Exercise description. Which lines in the records contain the word "Islands"? Copy out each of them.

Exercise material.
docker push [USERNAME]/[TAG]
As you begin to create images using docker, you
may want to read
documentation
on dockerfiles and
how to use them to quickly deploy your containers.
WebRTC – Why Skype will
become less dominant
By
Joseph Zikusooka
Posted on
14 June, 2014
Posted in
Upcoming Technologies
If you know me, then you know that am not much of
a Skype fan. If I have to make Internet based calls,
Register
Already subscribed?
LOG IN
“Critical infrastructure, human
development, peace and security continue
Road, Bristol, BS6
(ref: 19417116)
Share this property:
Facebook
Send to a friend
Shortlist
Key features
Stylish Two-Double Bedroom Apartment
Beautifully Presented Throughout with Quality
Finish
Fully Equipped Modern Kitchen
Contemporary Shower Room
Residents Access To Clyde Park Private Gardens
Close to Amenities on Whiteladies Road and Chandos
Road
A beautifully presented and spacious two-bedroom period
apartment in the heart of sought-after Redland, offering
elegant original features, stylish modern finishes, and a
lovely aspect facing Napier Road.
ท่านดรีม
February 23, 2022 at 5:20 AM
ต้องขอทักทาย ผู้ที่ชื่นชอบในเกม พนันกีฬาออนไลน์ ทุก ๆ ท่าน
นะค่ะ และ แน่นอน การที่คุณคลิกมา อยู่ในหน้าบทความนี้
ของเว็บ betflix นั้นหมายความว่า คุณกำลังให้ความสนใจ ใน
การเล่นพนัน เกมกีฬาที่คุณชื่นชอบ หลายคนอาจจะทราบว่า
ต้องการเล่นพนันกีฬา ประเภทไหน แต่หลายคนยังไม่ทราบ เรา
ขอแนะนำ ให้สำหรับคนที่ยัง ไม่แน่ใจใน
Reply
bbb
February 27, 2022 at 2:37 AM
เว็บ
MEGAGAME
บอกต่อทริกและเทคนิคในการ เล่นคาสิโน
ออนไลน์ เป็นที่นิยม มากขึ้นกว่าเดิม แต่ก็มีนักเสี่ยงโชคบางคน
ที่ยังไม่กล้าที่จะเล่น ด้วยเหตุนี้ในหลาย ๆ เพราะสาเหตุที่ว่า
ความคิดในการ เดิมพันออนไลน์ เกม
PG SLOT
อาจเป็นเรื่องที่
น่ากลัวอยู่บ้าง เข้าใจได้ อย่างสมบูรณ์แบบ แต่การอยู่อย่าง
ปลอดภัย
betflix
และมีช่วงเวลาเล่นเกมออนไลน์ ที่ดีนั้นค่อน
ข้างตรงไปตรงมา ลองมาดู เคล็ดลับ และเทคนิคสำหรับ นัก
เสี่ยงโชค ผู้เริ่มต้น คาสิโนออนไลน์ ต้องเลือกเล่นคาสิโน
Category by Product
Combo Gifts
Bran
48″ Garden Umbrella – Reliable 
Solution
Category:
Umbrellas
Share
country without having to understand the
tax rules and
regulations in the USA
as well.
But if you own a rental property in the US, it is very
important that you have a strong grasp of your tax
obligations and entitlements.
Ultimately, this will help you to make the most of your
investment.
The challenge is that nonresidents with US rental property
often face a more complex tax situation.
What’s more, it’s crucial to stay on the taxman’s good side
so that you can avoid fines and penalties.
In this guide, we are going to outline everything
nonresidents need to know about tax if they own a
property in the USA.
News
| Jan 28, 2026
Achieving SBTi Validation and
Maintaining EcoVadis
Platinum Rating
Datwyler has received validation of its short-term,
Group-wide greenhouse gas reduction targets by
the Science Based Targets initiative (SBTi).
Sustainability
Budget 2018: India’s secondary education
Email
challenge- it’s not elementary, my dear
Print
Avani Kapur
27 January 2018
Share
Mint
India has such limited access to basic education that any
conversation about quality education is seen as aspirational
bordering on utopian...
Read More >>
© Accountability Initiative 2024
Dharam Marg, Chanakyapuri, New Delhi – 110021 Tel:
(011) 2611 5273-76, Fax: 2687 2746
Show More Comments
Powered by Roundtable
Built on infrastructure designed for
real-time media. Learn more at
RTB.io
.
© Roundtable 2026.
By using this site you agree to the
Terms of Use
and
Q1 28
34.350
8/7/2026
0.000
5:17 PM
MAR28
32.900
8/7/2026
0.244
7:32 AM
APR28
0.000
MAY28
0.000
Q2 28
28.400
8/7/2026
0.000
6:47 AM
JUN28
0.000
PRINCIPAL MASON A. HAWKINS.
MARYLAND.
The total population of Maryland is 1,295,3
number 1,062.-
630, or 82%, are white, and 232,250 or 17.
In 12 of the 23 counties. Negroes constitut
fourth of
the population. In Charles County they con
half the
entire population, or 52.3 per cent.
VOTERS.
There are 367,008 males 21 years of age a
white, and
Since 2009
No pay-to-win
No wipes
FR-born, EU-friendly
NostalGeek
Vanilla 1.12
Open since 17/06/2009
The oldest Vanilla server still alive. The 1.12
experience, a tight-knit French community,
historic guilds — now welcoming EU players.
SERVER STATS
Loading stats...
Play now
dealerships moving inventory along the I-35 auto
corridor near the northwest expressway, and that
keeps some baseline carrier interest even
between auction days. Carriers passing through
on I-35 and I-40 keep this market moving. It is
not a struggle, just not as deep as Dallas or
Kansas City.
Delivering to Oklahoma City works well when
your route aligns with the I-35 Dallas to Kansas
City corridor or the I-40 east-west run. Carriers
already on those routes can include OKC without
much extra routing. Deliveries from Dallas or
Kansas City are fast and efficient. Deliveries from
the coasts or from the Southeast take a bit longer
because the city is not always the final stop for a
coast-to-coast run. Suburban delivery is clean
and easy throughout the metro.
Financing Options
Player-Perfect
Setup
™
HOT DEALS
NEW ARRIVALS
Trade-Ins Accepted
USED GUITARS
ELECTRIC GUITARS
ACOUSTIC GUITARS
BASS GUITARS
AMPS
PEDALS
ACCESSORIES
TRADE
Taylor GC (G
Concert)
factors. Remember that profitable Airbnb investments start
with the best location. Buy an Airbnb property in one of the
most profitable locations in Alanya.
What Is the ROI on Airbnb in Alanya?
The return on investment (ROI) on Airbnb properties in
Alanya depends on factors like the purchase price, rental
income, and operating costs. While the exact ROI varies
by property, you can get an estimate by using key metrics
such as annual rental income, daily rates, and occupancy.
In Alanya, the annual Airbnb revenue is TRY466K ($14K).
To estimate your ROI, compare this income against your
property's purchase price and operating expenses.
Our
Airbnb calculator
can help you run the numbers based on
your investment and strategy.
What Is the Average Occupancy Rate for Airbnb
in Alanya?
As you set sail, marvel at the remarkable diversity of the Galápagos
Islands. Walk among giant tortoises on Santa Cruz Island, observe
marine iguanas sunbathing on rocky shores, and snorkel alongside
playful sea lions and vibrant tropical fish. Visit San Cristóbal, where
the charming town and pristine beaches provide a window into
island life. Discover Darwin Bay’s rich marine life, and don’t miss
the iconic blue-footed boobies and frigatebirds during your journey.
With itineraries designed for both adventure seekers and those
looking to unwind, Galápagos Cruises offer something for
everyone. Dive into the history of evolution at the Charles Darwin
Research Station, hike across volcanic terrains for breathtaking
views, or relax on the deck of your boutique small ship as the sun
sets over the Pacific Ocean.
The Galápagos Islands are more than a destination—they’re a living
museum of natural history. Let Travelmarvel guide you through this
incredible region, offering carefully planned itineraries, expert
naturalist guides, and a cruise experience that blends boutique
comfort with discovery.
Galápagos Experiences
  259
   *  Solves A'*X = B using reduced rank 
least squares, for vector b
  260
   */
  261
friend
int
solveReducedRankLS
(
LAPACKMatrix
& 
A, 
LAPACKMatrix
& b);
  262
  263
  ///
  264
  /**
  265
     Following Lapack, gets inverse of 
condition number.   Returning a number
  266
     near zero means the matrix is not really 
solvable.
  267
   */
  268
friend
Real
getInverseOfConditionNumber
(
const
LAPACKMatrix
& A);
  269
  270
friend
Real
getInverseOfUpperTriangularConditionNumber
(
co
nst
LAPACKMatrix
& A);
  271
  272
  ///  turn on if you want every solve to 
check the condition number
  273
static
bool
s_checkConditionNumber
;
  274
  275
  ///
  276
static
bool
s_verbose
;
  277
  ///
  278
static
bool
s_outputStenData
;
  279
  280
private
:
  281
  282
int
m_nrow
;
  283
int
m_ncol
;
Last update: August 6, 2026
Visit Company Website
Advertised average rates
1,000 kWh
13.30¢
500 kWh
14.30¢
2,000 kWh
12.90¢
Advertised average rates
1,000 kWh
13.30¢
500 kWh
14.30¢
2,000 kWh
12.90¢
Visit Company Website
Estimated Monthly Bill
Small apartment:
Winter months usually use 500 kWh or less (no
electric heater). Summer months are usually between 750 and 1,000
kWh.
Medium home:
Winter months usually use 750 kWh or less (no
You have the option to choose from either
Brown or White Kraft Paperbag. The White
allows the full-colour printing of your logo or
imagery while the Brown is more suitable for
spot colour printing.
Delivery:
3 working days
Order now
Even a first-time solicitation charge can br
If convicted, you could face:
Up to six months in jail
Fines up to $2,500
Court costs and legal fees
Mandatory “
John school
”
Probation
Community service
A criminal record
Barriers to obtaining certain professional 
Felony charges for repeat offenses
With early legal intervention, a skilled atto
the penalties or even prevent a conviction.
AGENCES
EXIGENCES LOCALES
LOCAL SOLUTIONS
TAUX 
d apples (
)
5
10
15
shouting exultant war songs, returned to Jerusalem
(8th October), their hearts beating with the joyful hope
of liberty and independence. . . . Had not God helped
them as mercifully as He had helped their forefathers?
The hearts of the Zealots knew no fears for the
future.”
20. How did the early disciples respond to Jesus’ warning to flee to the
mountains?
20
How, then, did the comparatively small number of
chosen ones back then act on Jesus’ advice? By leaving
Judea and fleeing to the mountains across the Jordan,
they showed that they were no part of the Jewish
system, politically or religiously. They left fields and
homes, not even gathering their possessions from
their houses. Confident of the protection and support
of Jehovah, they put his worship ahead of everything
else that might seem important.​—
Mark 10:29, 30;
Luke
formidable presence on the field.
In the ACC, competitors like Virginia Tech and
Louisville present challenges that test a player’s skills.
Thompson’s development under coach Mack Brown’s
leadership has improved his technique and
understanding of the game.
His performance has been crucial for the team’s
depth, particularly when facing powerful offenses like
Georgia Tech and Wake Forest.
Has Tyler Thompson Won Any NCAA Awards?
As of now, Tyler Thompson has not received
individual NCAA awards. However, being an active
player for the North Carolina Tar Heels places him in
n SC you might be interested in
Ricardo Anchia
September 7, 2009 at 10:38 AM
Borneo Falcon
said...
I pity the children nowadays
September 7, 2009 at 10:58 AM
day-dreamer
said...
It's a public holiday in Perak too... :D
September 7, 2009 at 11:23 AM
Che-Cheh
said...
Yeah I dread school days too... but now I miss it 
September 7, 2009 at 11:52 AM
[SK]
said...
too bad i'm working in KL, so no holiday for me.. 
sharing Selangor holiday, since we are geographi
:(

Solution below.
Islands. Walk among giant tortoises on Santa Cruz Island, observe
The Galápagos Islands are more than a destination—they’re a living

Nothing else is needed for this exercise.